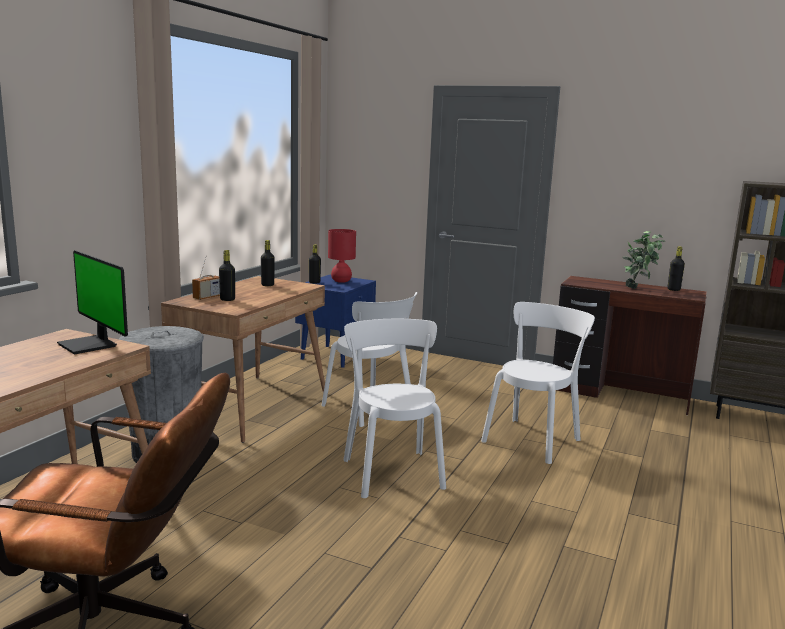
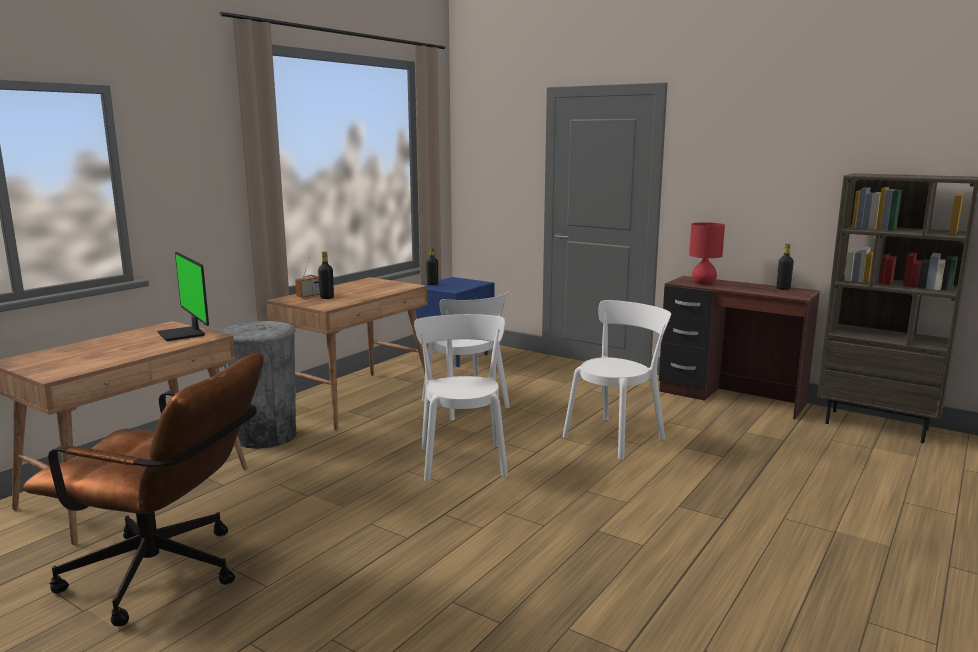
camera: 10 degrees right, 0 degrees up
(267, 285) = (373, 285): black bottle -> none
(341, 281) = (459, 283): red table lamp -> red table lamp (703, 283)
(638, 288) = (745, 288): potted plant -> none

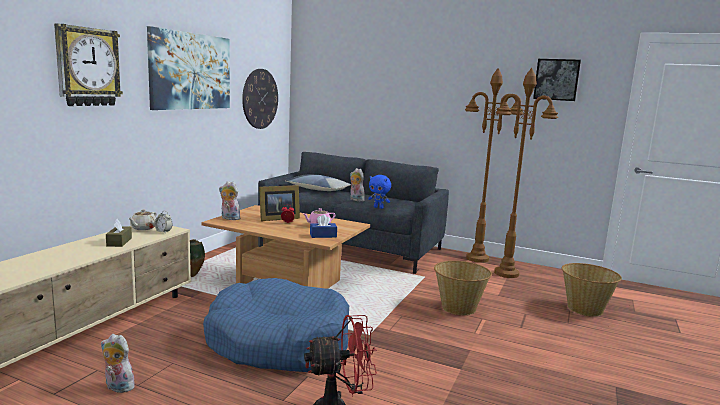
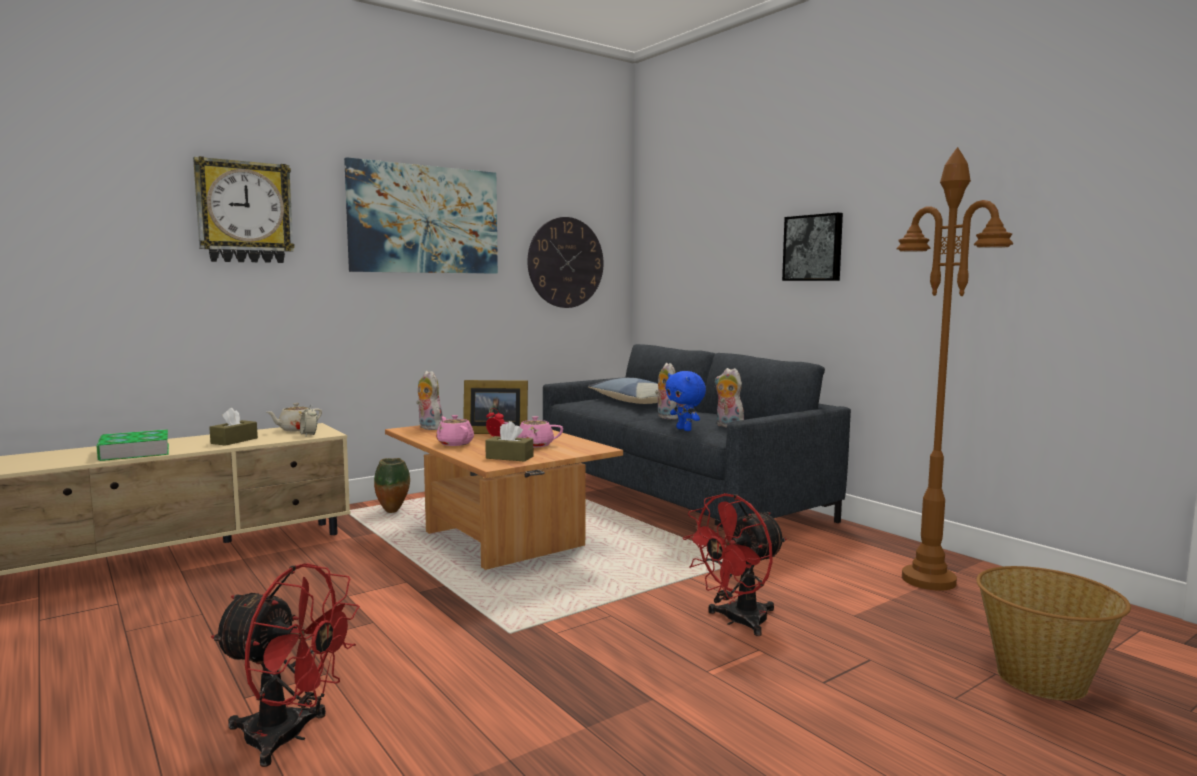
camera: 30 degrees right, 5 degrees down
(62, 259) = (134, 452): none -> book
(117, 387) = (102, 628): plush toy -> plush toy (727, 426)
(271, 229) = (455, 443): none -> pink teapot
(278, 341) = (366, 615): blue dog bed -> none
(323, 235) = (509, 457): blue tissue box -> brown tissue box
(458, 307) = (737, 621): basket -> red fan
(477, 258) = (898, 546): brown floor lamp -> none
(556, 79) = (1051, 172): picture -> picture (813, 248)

━━━━━━━━━━━━━━━━

** Task details **
Everything from the line containing "(62, 259) = (134, 452): none -> book" through the last line of the records must be given again exactly; leave out all other lines.

** Answer **
(62, 259) = (134, 452): none -> book
(117, 387) = (102, 628): plush toy -> plush toy (727, 426)
(271, 229) = (455, 443): none -> pink teapot
(278, 341) = (366, 615): blue dog bed -> none
(323, 235) = (509, 457): blue tissue box -> brown tissue box
(458, 307) = (737, 621): basket -> red fan
(477, 258) = (898, 546): brown floor lamp -> none
(556, 79) = (1051, 172): picture -> picture (813, 248)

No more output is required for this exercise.